> **Excerpt provided**:
╔══

Remember, Ix-Nay on the Allot-Bay Elfie-Say!

  • 16 Comments
  • by: Colorado Pols
This is a crime in Colorado.
This is a crime in Colorado.

Denver DA Mitch Morrissey’s press release today might come as a surprise to voters across Colorado eagerly snapping photos of their completed ballot for this or that candidate, and posting them on social media for posterity:

REMINDER: BALLOT SELFIES ARE ILLEGAL IN COLORADO

Denver District Attorney Mitch Morrissey is reminding voters that there is a state law prohibiting voters from showing their completed ballot to others. This would include posting your completed ballot on social media.

Colorado is one of many states that ban a ballot selfie. The law, found at §1-13-712 in the Colorado Revised Statutes, states that, “No voter shall show his ballot after it is prepared for voting to any person in such a way as to reveal its contents.” It is a misdemeanor violation.

The prohibition on sharing completed ballot results is an effort to guard against potential voter fraud.

The thinking behind making it a crime to show your completed ballot to another person is to prevent voters from selling their votes in any verifiable way. If you can’t legally show someone your completed “secret” ballot, you can’t prove beyond a doubt how you voted. That’s the theory, anyway, though there’s a good argument that this prohibition is a little anachronistic in the age of mail ballots and smartphones.

What say you, Polsters? Have you already broken this law without knowing? Would you like to show your completed ballot to the world for purely honorable reasons? Are you one of these mythical bad guys looking to buy some photo-verified votes?

Actually, on the latter maybe don’t tell us–click here and tell the proper authorities instead.

Comments

16 thoughts on “Remember, Ix-Nay on the Allot-Bay Elfie-Say!

    1. I think since nude dancing has been found to be protected speech, that you can take a selfie with your ballott covering your private parts and fall well within the first amendment.

╚══

> **Data segment**:

╔══

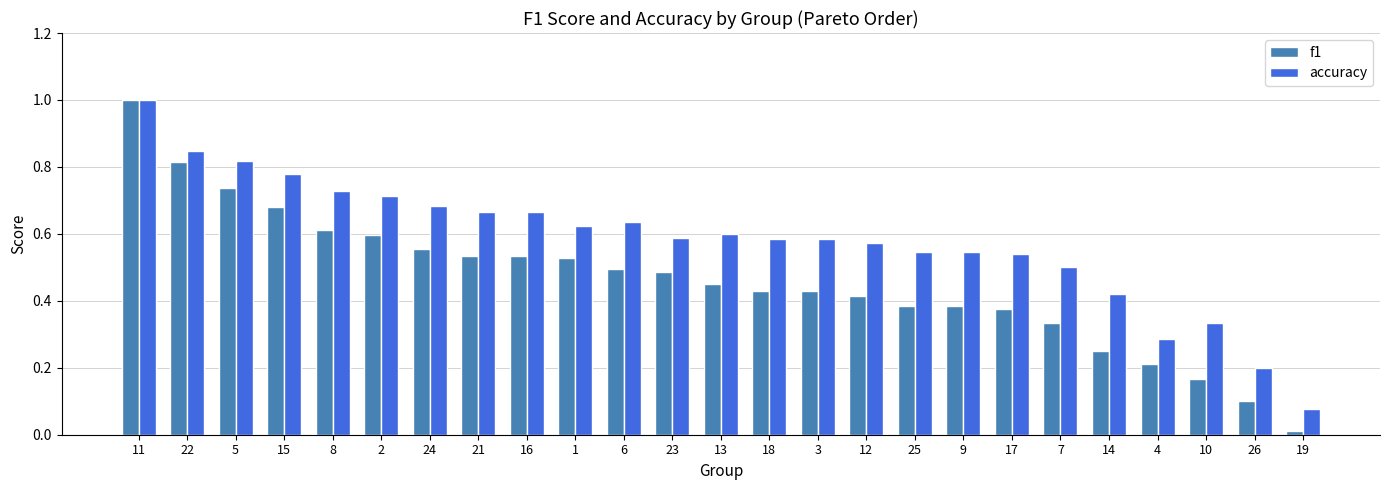

The value of f1 at 24 is 0.2. True or false?

False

╚══

> **Your objective**:
Can you reproduce, word for word, the stretch of the ballot-selfie post from "Colorado is one" through "a misdemeanor violation."?

> **Task answer**:
Colorado is one of many states that ban a ballot selfie. The law, found at §1-13-712 in the Colorado Revised Statutes, states that, “No voter shall show his ballot after it is prepared for voting to any person in such a way as to reveal its contents.” It is a misdemeanor violation.